While searching for information on a different topic, Gothard came across a Daily Bulletin article by journalist Joe Blackstock, also a county museum volunteer, about African American Homesteaders, which included a 1910 Los Angeles Herald ad. In response to this 1910 newspaper ad specifically recruiting “colored” settlers, 23 families became Western settlers in far eastern San Bernardino County. This article became the driving force behind the Gothard project, Contradictions – Bringing the Past Forward.

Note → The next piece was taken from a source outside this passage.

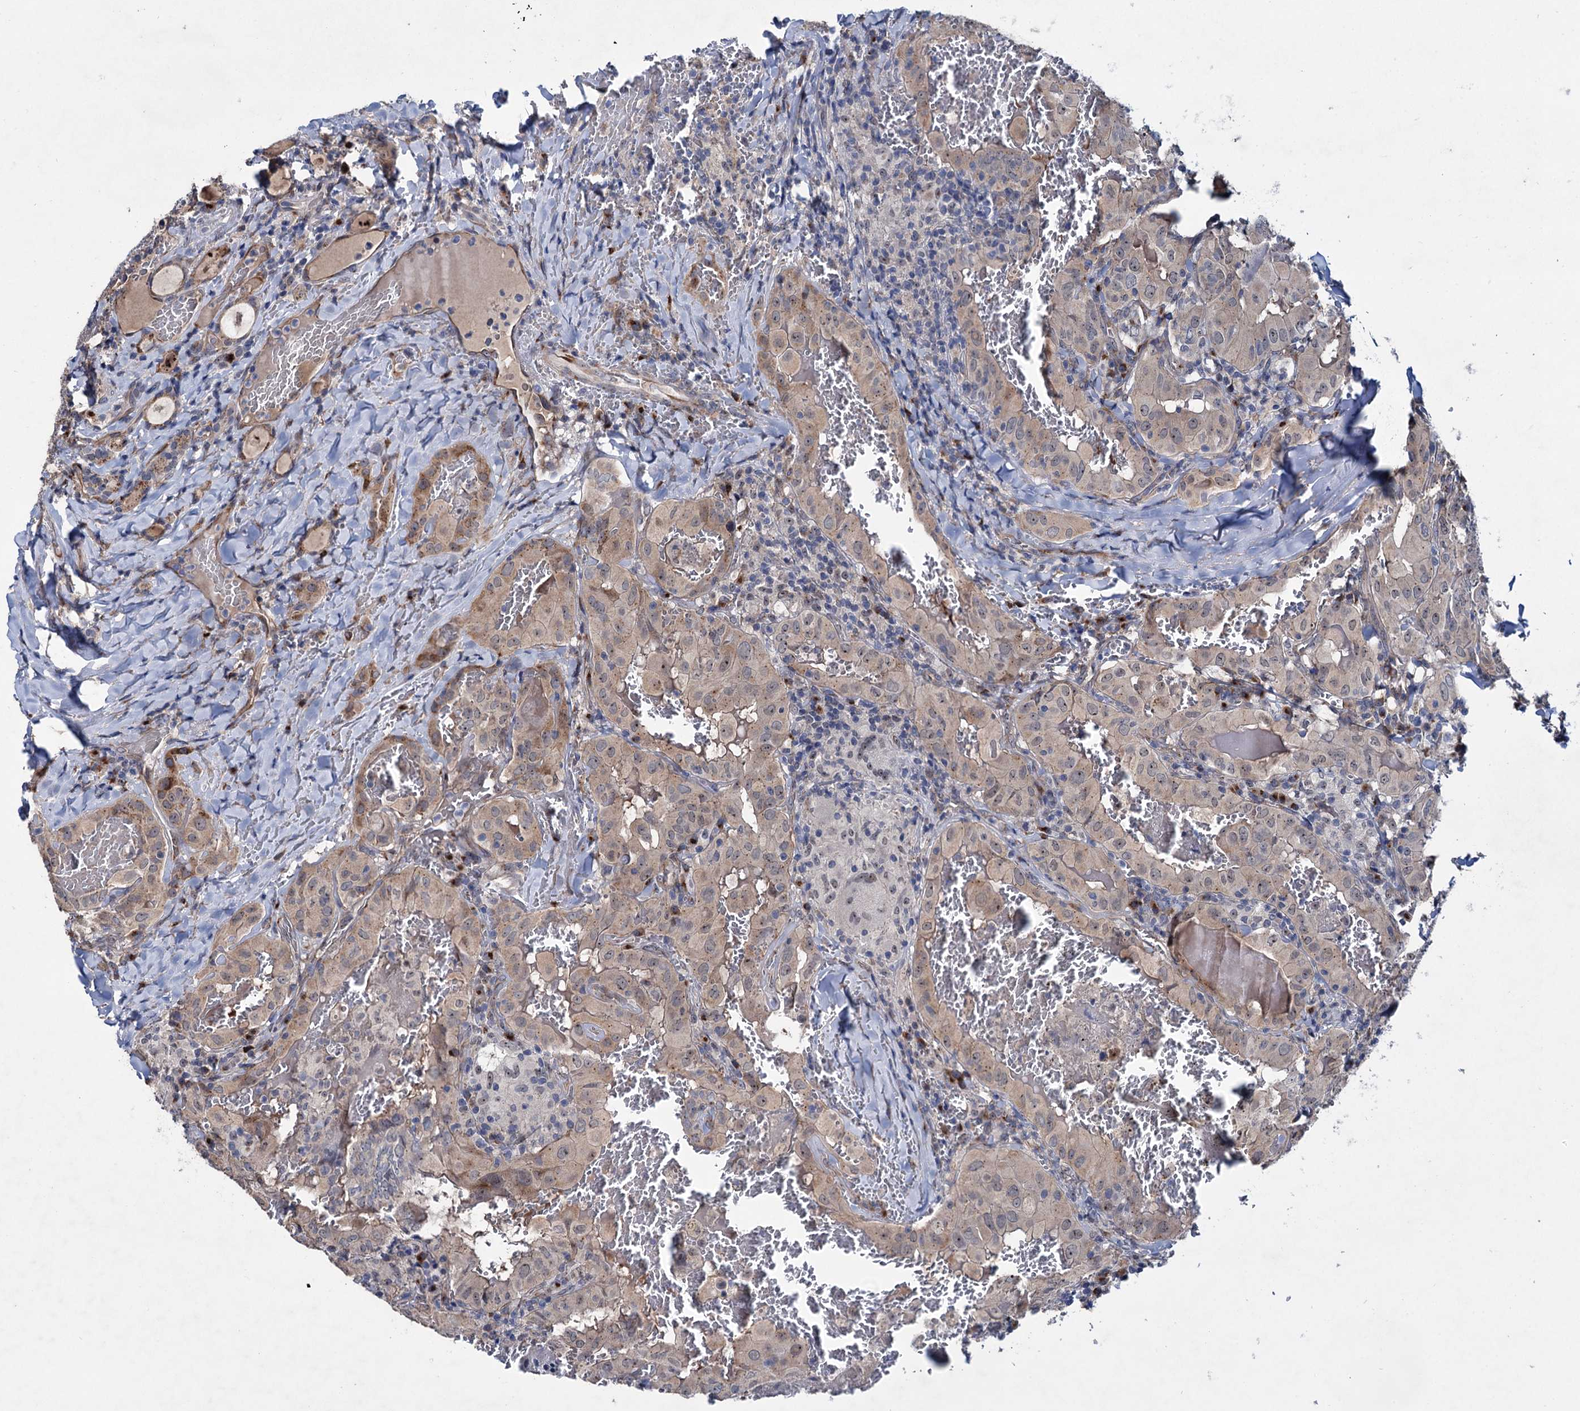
{"staining": {"intensity": "moderate", "quantity": "<25%", "location": "cytoplasmic/membranous"}, "tissue": "thyroid cancer", "cell_type": "Tumor cells", "image_type": "cancer", "snomed": [{"axis": "morphology", "description": "Papillary adenocarcinoma, NOS"}, {"axis": "topography", "description": "Thyroid gland"}], "caption": "A brown stain highlights moderate cytoplasmic/membranous staining of a protein in human papillary adenocarcinoma (thyroid) tumor cells.", "gene": "EYA4", "patient": {"sex": "female", "age": 72}}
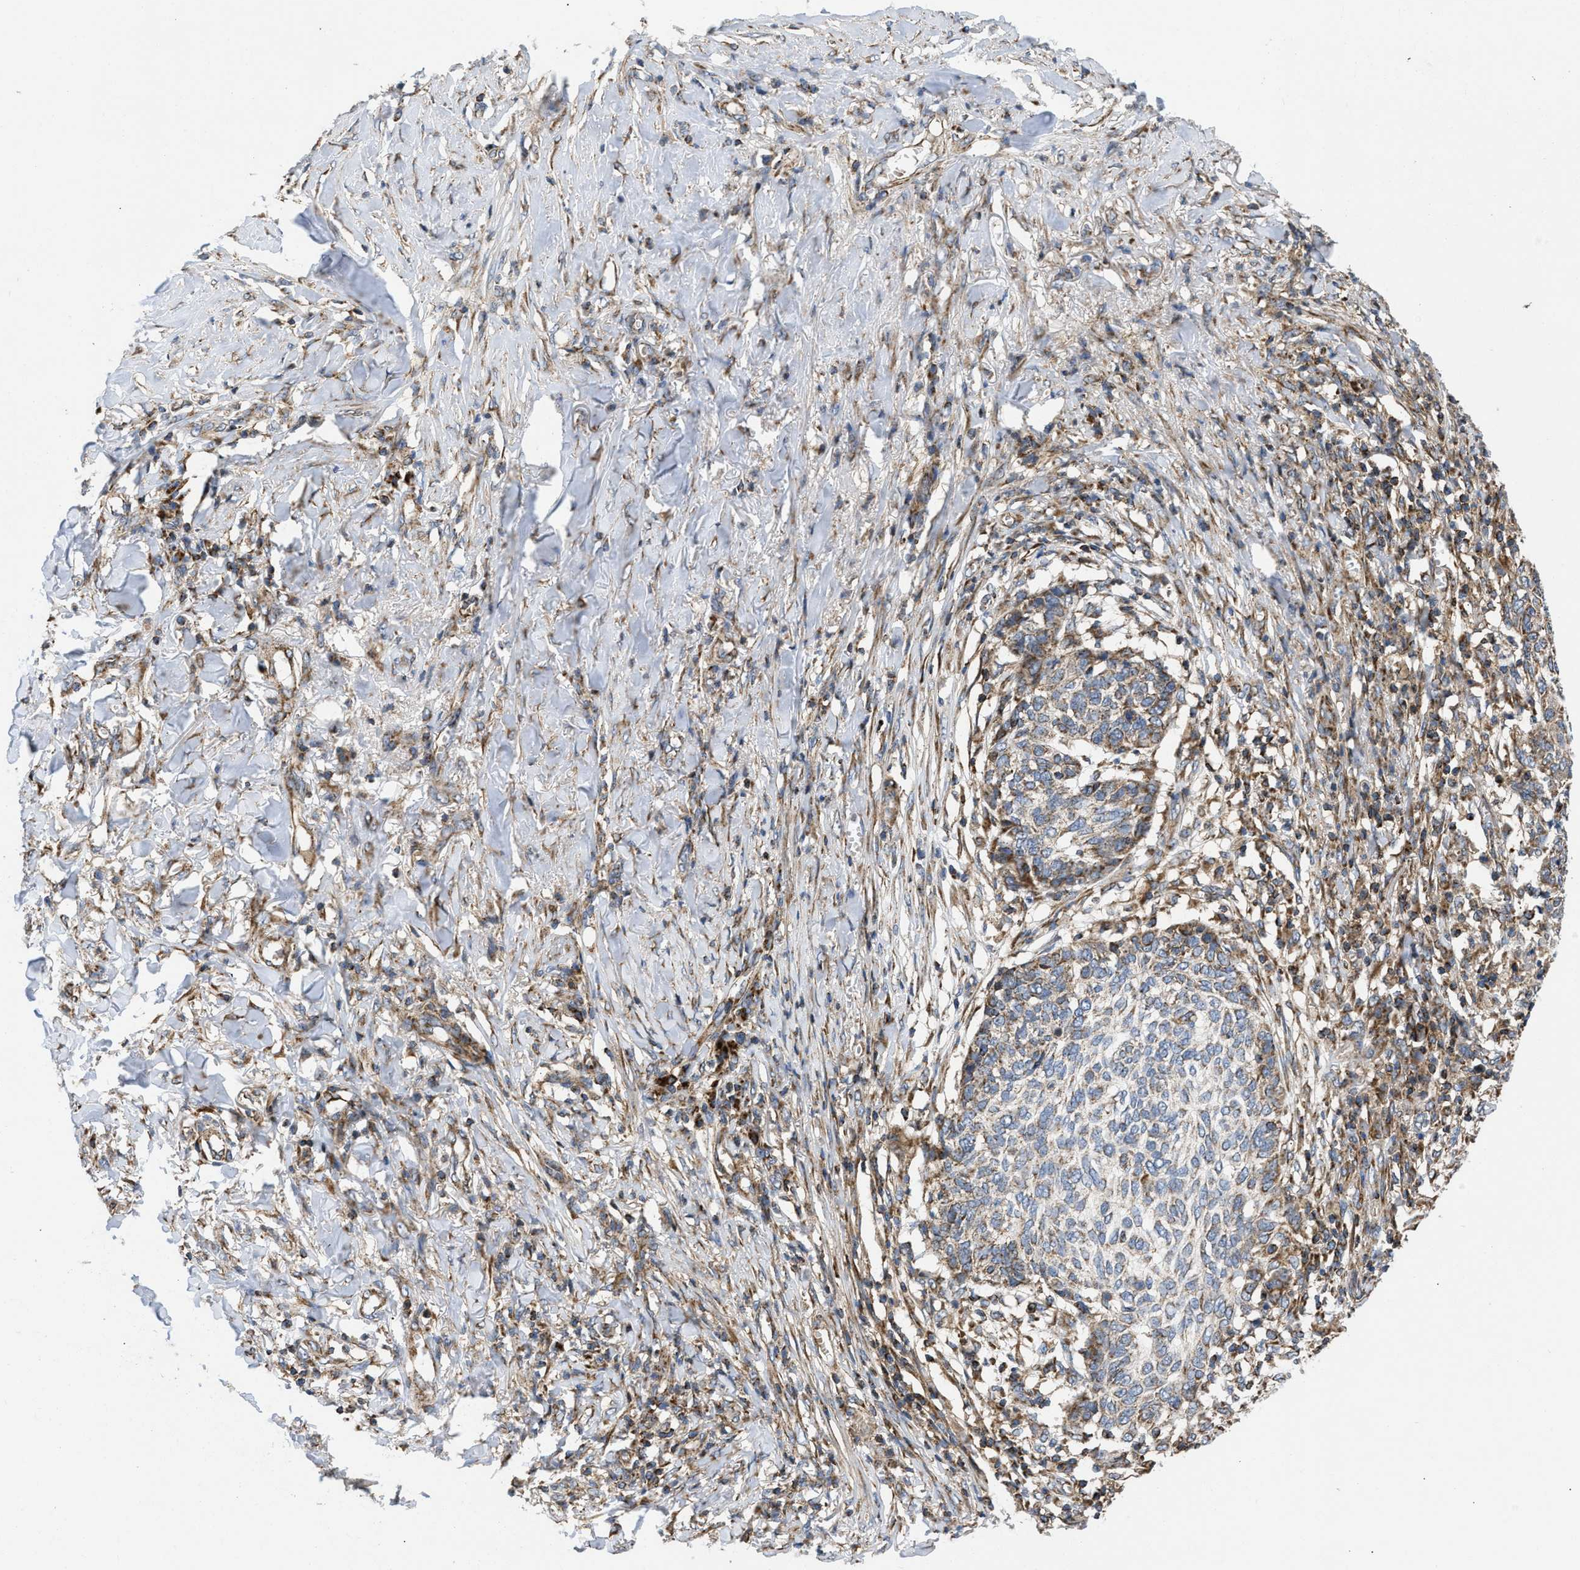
{"staining": {"intensity": "moderate", "quantity": ">75%", "location": "cytoplasmic/membranous"}, "tissue": "skin cancer", "cell_type": "Tumor cells", "image_type": "cancer", "snomed": [{"axis": "morphology", "description": "Basal cell carcinoma"}, {"axis": "topography", "description": "Skin"}], "caption": "Immunohistochemical staining of human skin cancer shows medium levels of moderate cytoplasmic/membranous protein positivity in approximately >75% of tumor cells.", "gene": "OPTN", "patient": {"sex": "male", "age": 85}}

During his artist residency at BoxoPROJECTS in November, Gothard continued to develop his innovative concept of creating twenty-three digital paintings on his iPad and printing them on raw linen canvas. Each work of art interprets the story of one of these African American settlers and forms the basis of its programs for the community, contrasting their plight against the backdrop of her own lived experience as a living African American artist. in the desert. The project operates through a framework of change and continuity, diversity, cause and effect, interdependence, community, identity and belonging within the context of social, political, economic, cultural and environmental factors that prevailed in the early 20th century in the United States. . The Contradictions – Bringing the Past Forward project explores themes of hope, disillusionment and strong family ties based on archival research and interviews.
Melissa Russo, director of the San Bernardino County Museum, said: “I discovered for the first time
Barbara’s work in 2018, when her piece was featured in the Museum’s group exhibition Life in the Cracks. When Barbara brought this on-going project to our attention, we immediately recognized the great value of her research and knew there would be a public fascination with this intersection of regional history and art. It’s truly innovative storytelling, and we’re excited to help promote its interpretations through this exhibition.
Artist Gothard said: “As I have made presentations over the past year on my works interpreting the stories of these African-American settlers and developed the works during my residency at BOXOProjects, it has become of increasingly clear that their stories needed to be brought to the fore. I am delighted that the museum shares their experiences and stories throughout my creative journey.
The San Bernardino County Museum is located at 2024 Orange Tree Lane, off California Street from Interstate 10 in Redlands. The museum is open Tuesday to Sunday from 9 a.m. to 5 p.m.